**Stated goal:**
Write the next part of the House of Lords speech on suspending Standing Order 49, starting right after its last sentence.

Business of the House — Motion on Standing Orders
3:36 pm

Photo of Lord Tyler

Lord Tyler (Liberal Democrat)

My Lords, the amendment suspends Standing Order 49, which says that no amendment can be moved to a Third Reading of a Bill unless notice has been given to the Clerk no later than the day before and in time for it to be printed and circulated.

Obviously, the reason for tabling this amendment is that some of the Bills scheduled for later today, including the Constitutional Reform and Governance Bill, and tomorrow might need to have amendments tabled to them after Report, in time for Third Reading, so that we can avoid the dangers of rushing our process. Mistakes and errors of judgment can so often occur in the wash-up stage. I have experienced that in the past.

For brevity, I shall concentrate on one Bill, but from what I hear from several Benches, other Members of your Lordships' House may wish to contribute in regard to other Bills scheduled for today and tomorrow. At the outset, I wish to make one point clear: the Leader of the House said that the "main parties" agreed to the deletions in the Constitutional Reform and Governance Bill, but that does not include my noble friends on these Benches, nor do I believe it includes the Cross Benchers, nor any Back Benchers. I shall return to that point. We believe that the key clauses in the Bill should not have been struck out as part of the unholy alliance between the Government and the Conservative Front Benches. This casual and cavalier treatment of important issues does nothing for the reputation of your Lordships' House.

**Excerpted data:**
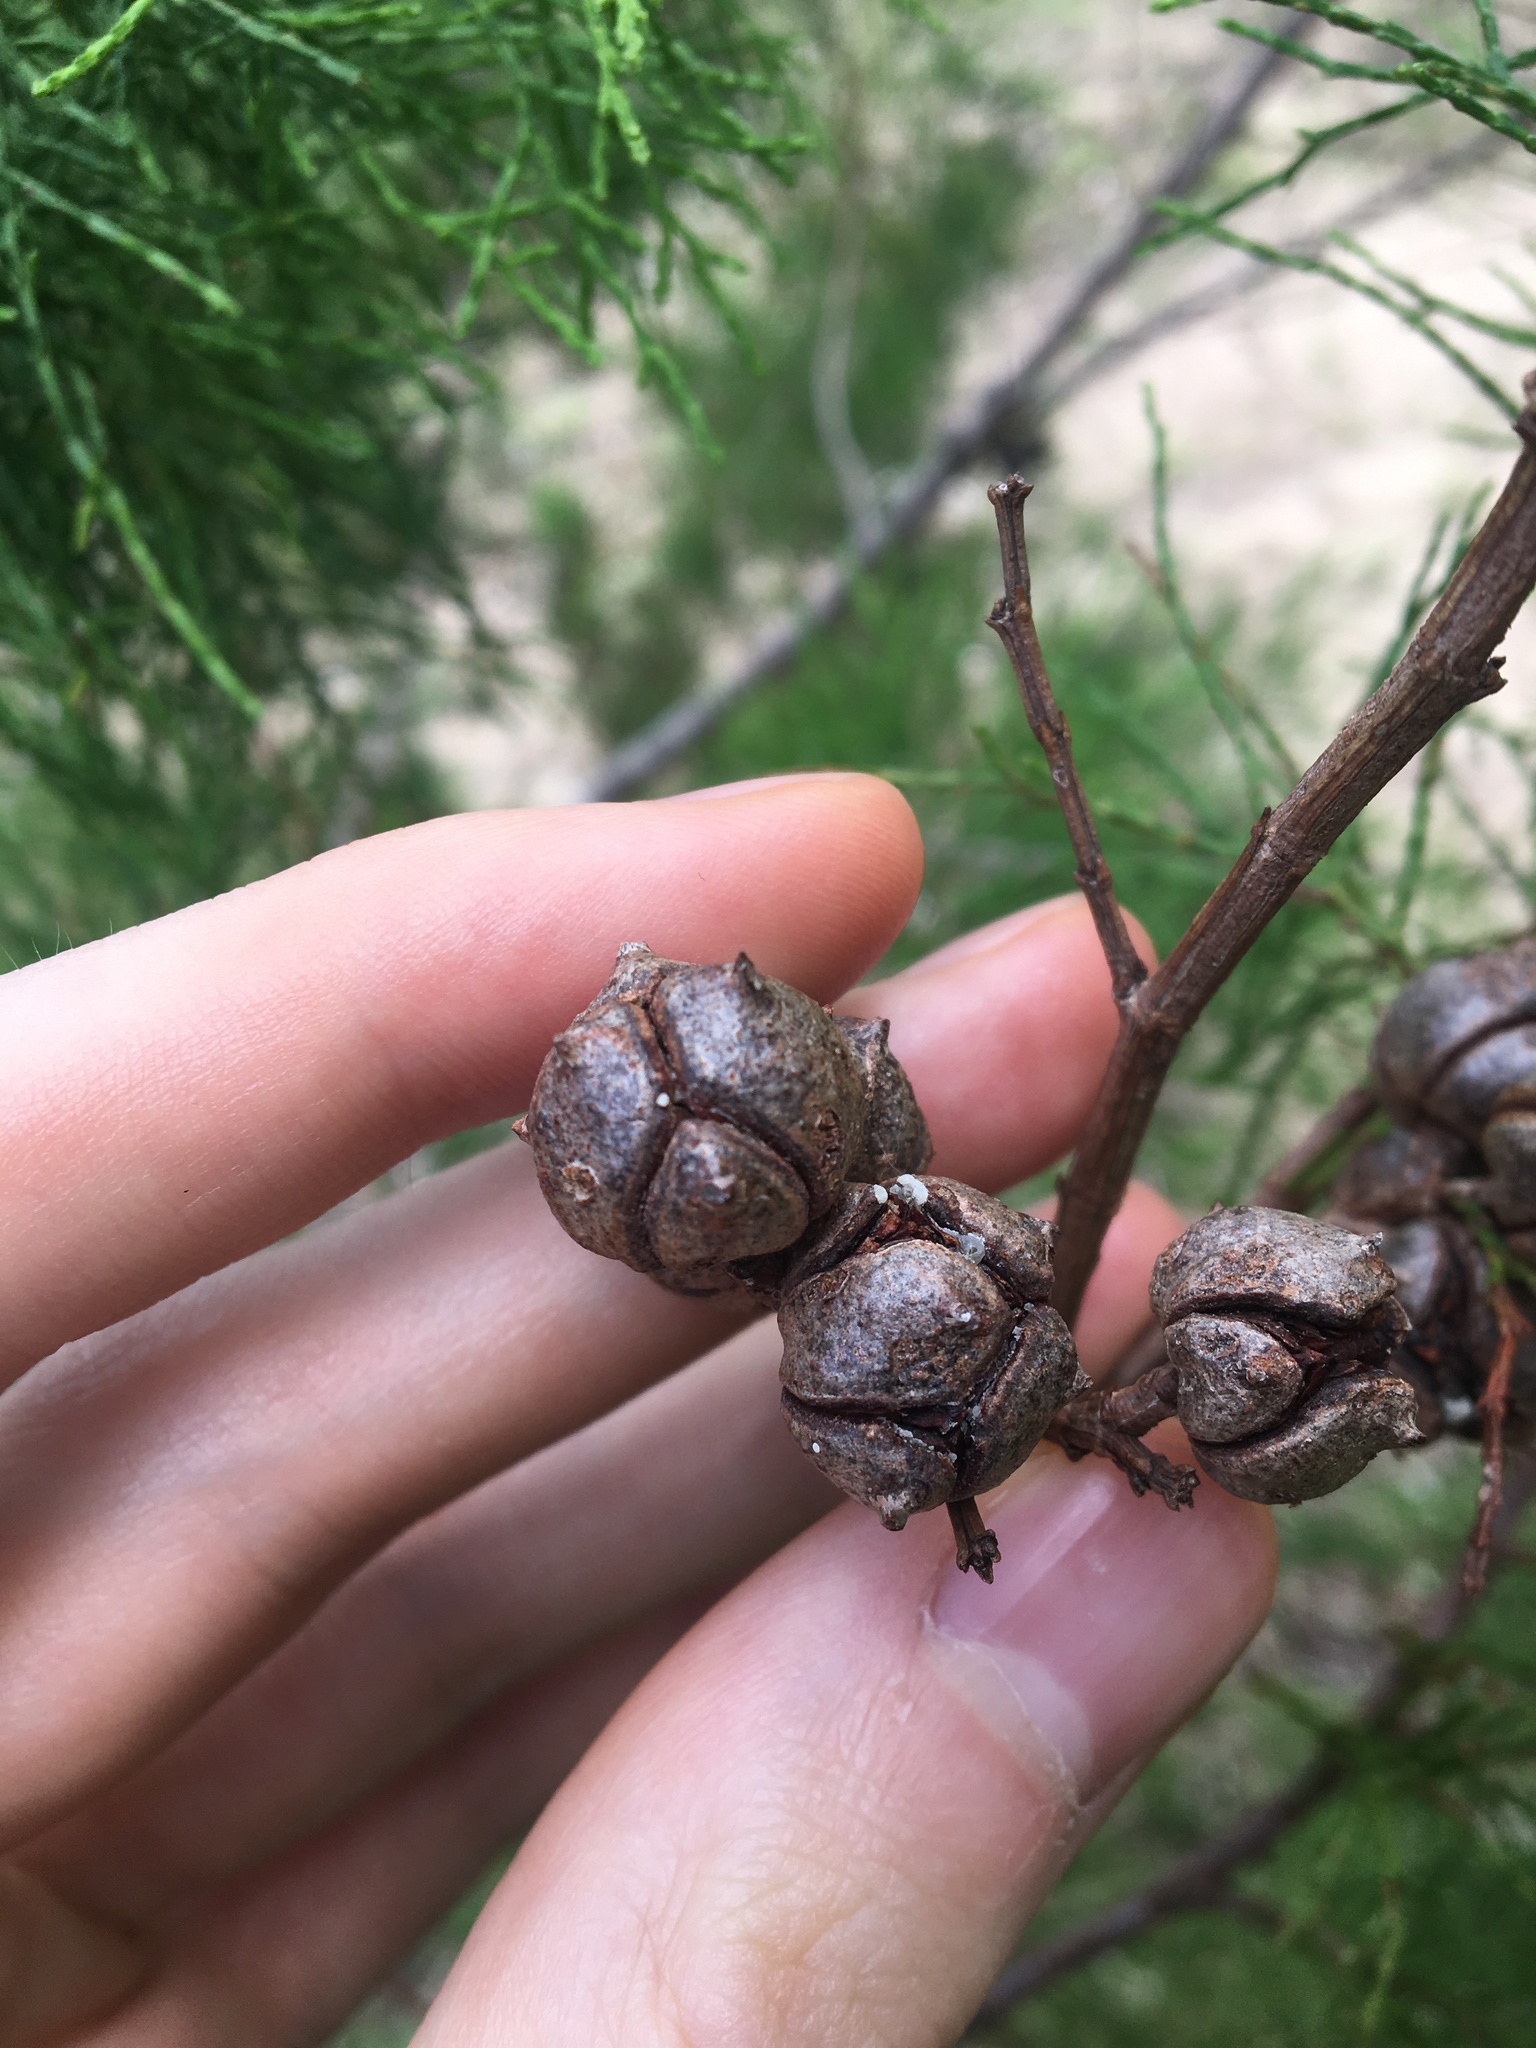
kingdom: Plantae
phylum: Tracheophyta
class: Pinopsida
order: Pinales
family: Cupressaceae
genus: Callitris
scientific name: Callitris rhomboidea
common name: Illawara mountain pine
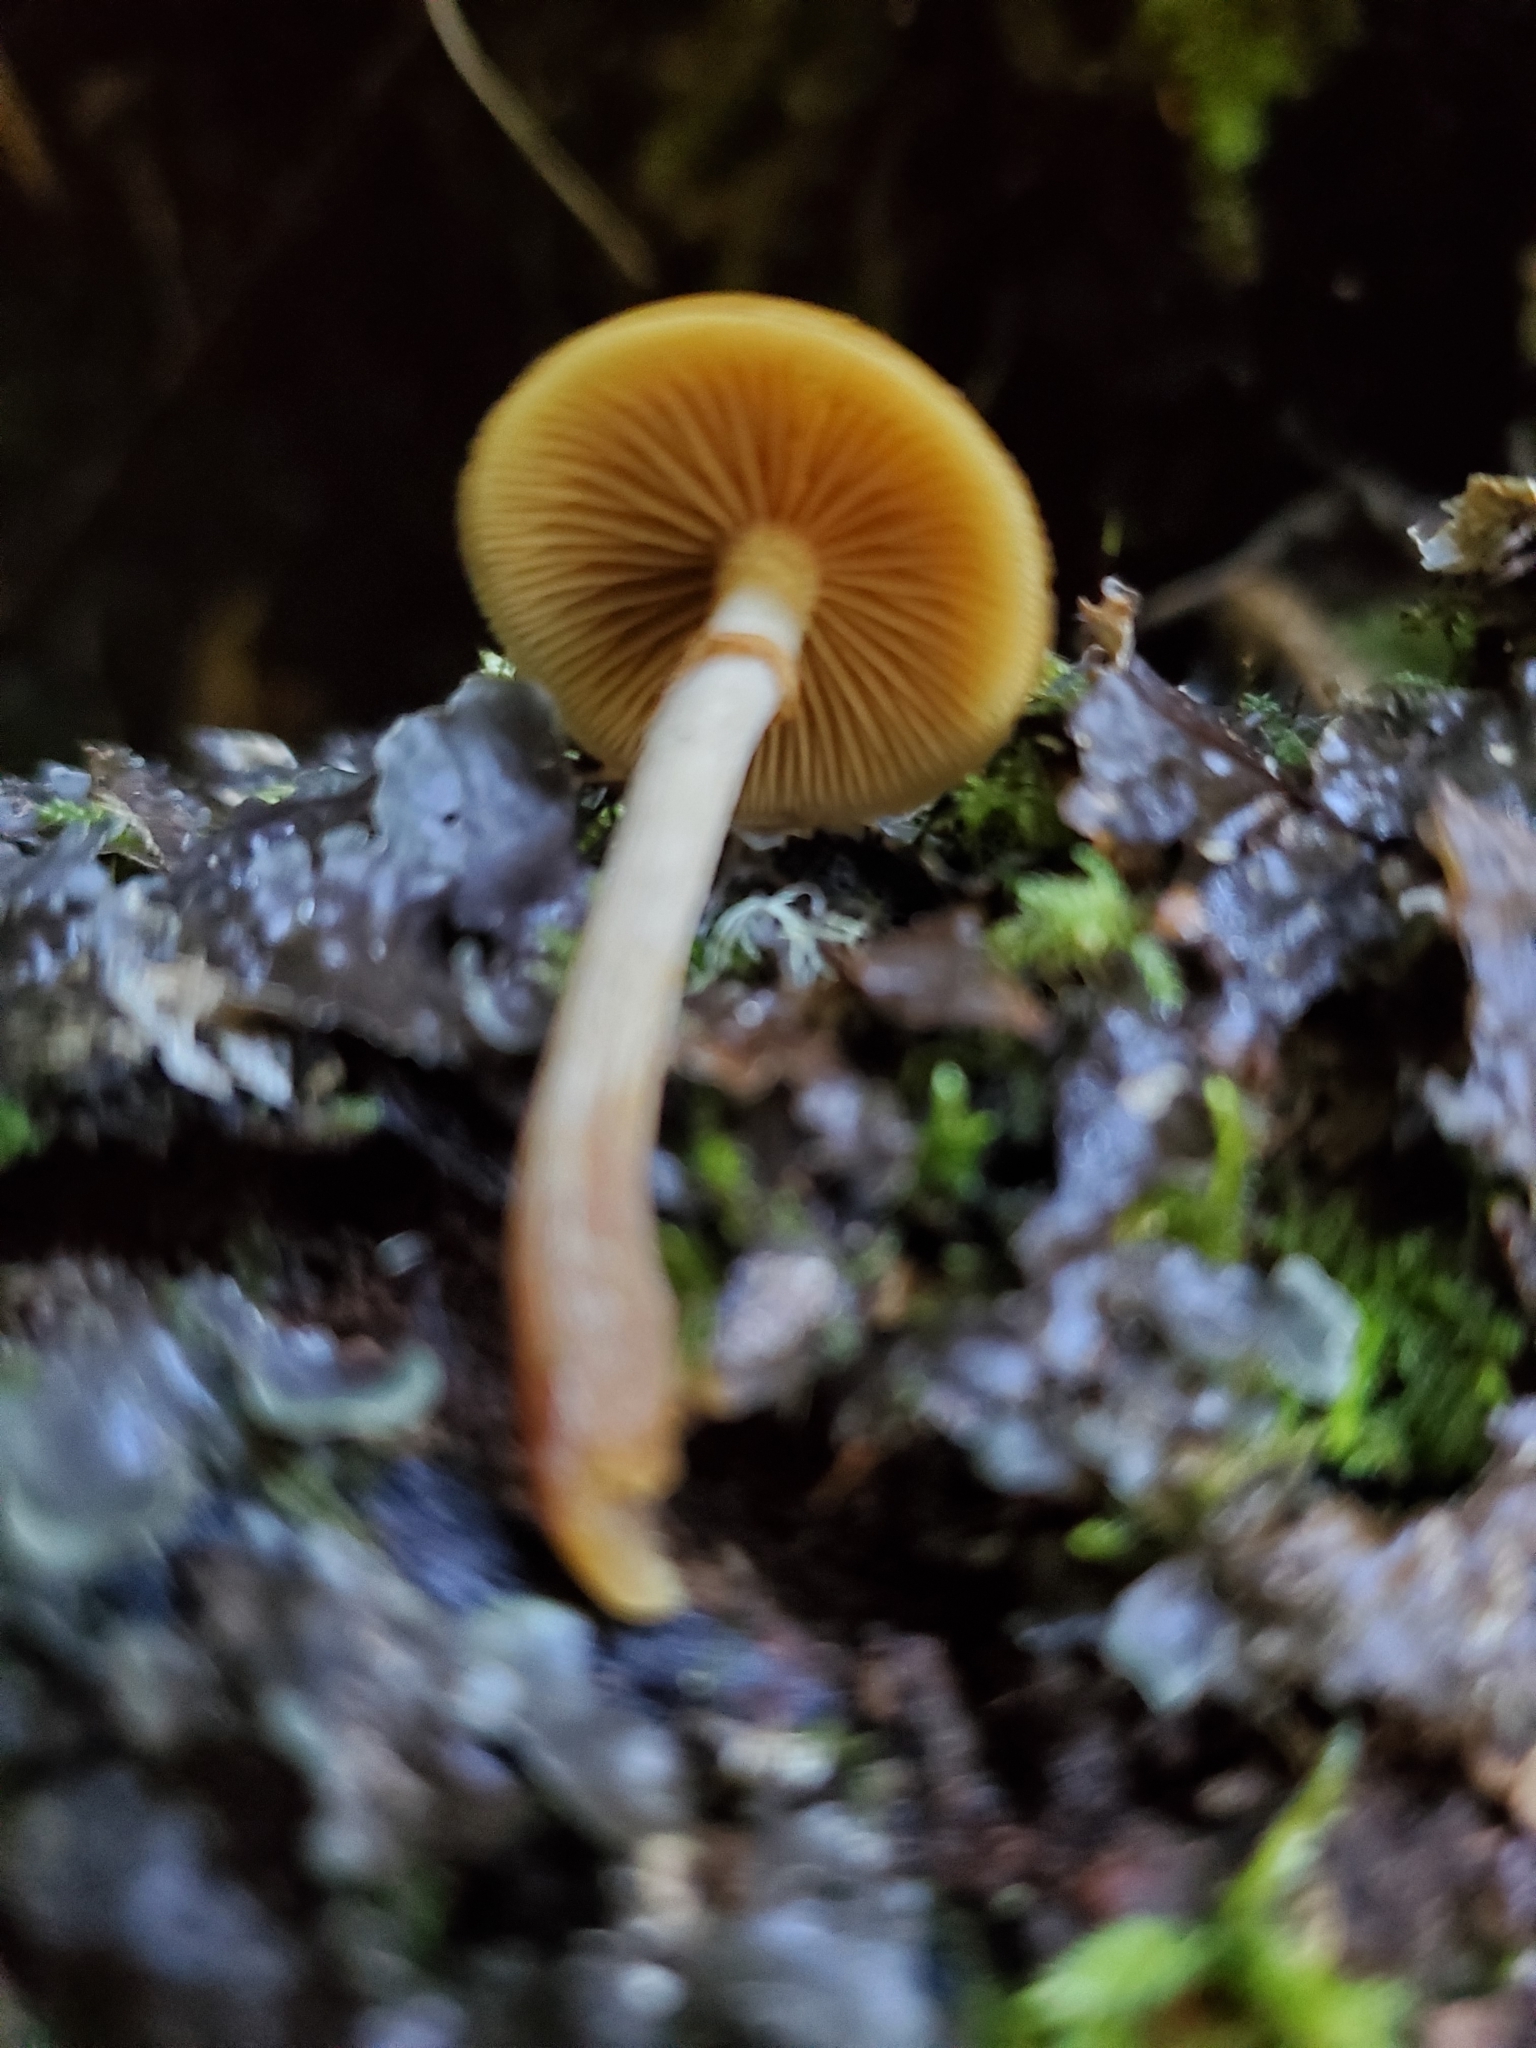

**Reply to the exercise:**
I was led to believe when I joined your Lordships' House that we were self-regulating, that we sought to be transparent and accountable, less partisan than the other place and that consultation was much more effective at this end of the building. Yet, on these negotiations, all the Back-Benchers, the Liberal Democrats and the Cross-Benchers have been excluded. This is not a wash-up, it is a stitch-up, and a squalid little stitch-up. It was conceived and speed and in secrecy behind closed doors. I would like to think that the Leader of the House and the Government Chief Whip did their best to ensure that the interest of your Lordships' House were represented in the negotiations. The facts suggest otherwise. It looks as if this was entirely dictated by Downing Street-either by the Prime Minister himself or the Commons Government Chief Whip.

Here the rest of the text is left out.